■ DATA TO PROCESS ■
================

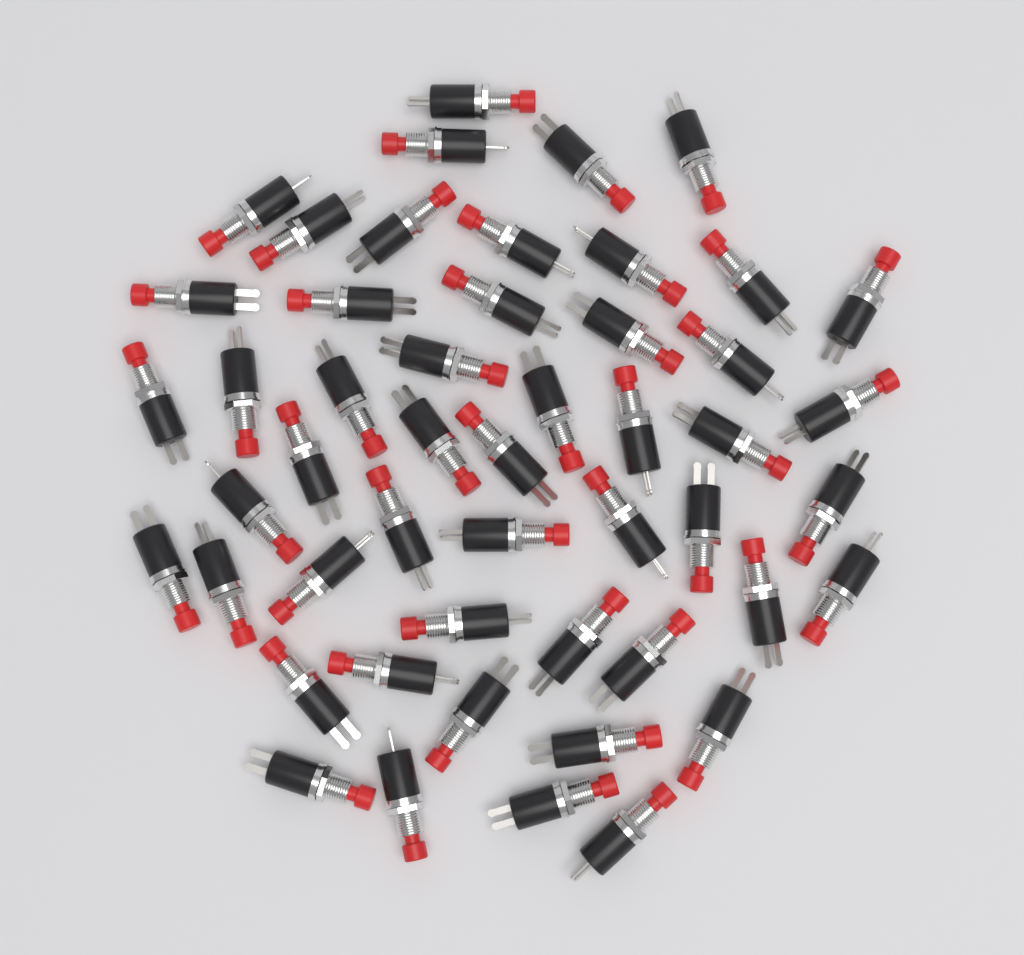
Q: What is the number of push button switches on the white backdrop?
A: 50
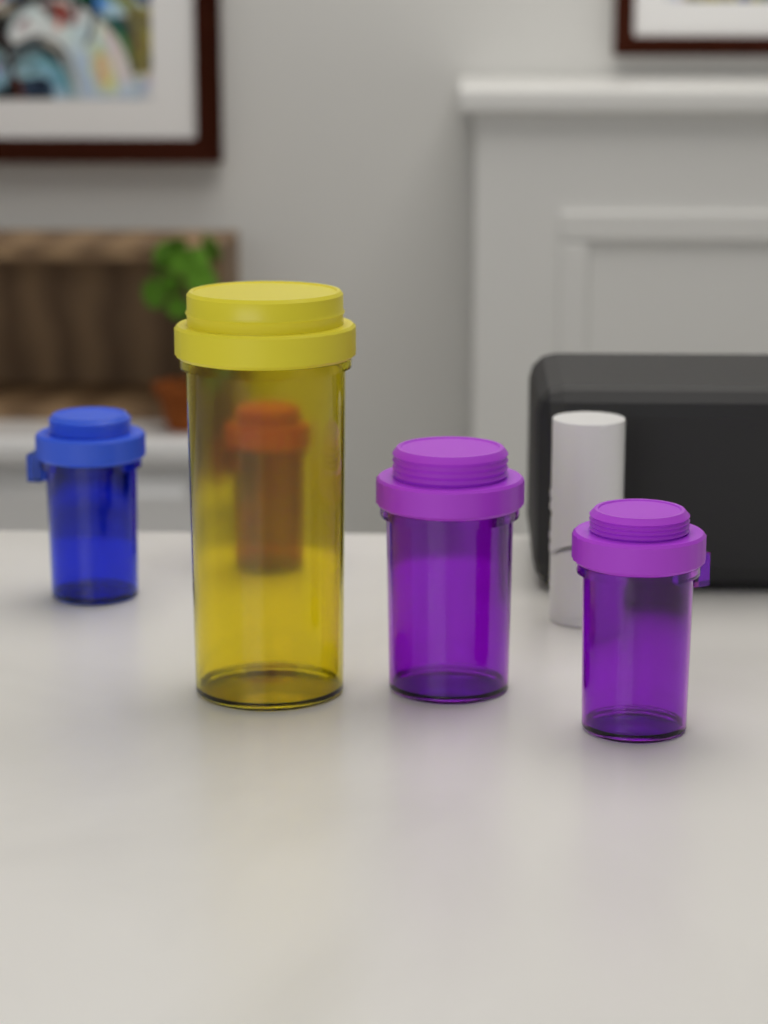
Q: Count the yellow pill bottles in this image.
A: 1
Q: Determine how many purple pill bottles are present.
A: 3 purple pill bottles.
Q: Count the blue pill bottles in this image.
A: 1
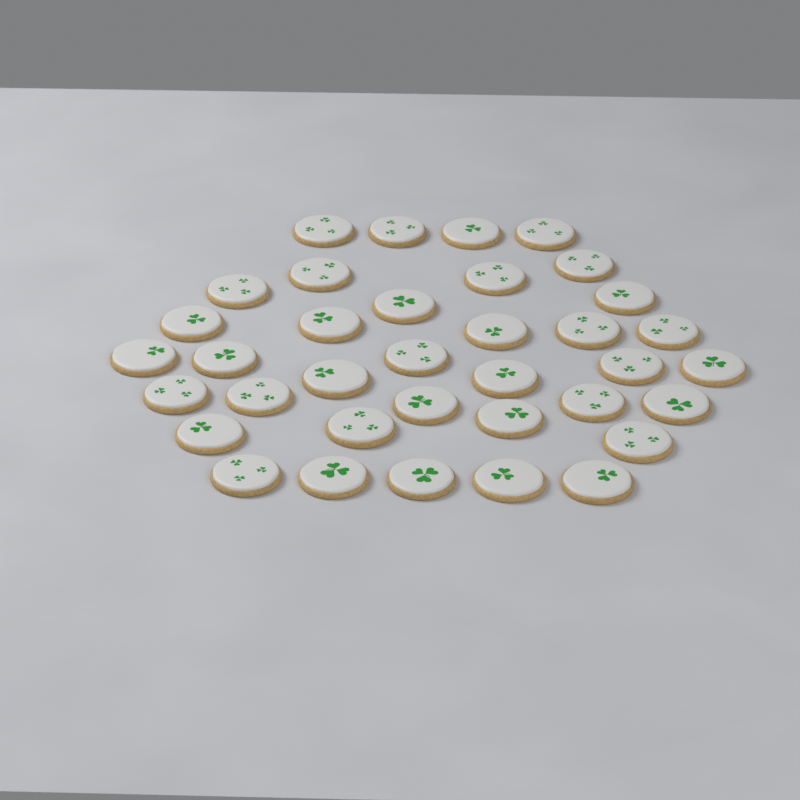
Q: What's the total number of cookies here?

================

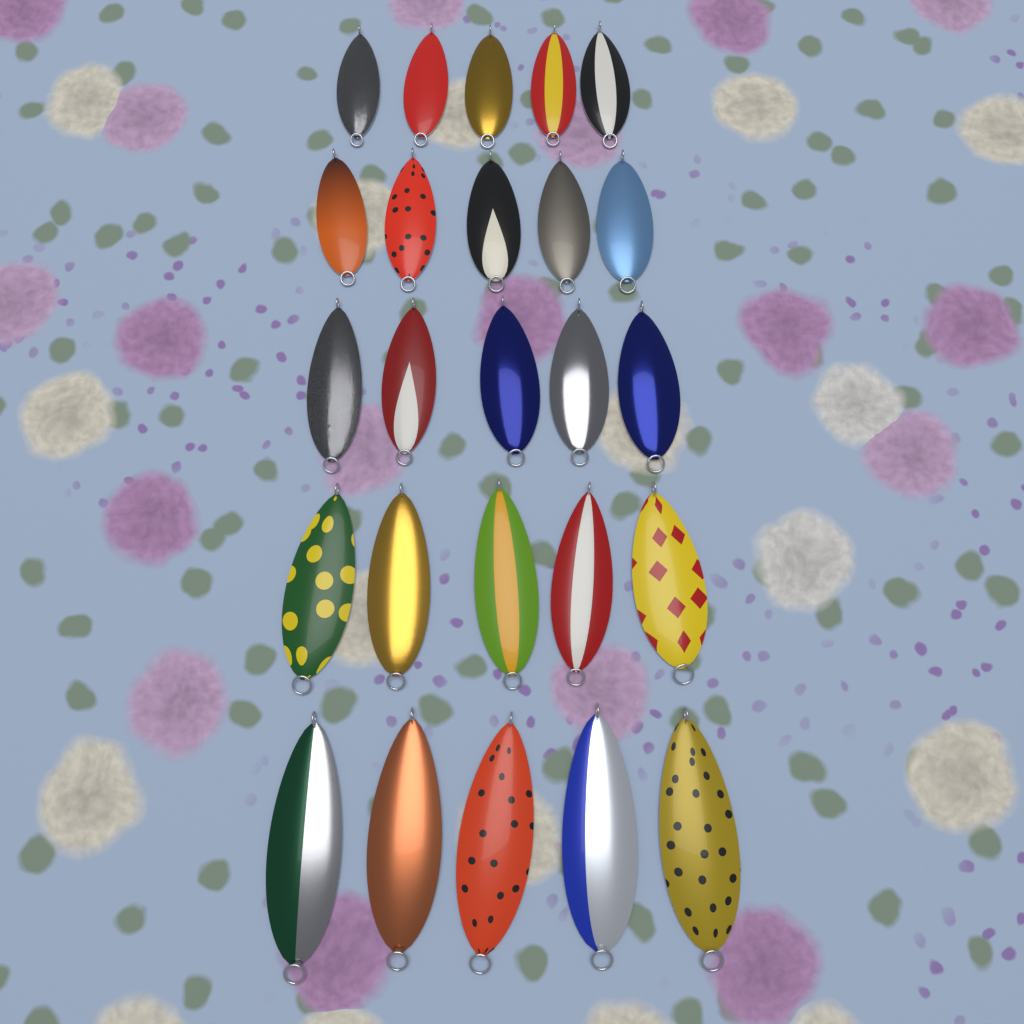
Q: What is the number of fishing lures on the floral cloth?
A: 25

================

■ STATED EXERCISE ■
Copy out each line of the entries above that contains the word "this".

■ RESPONSE ■
Q: Count the yellow pill bottles in this image.
Q: Count the blue pill bottles in this image.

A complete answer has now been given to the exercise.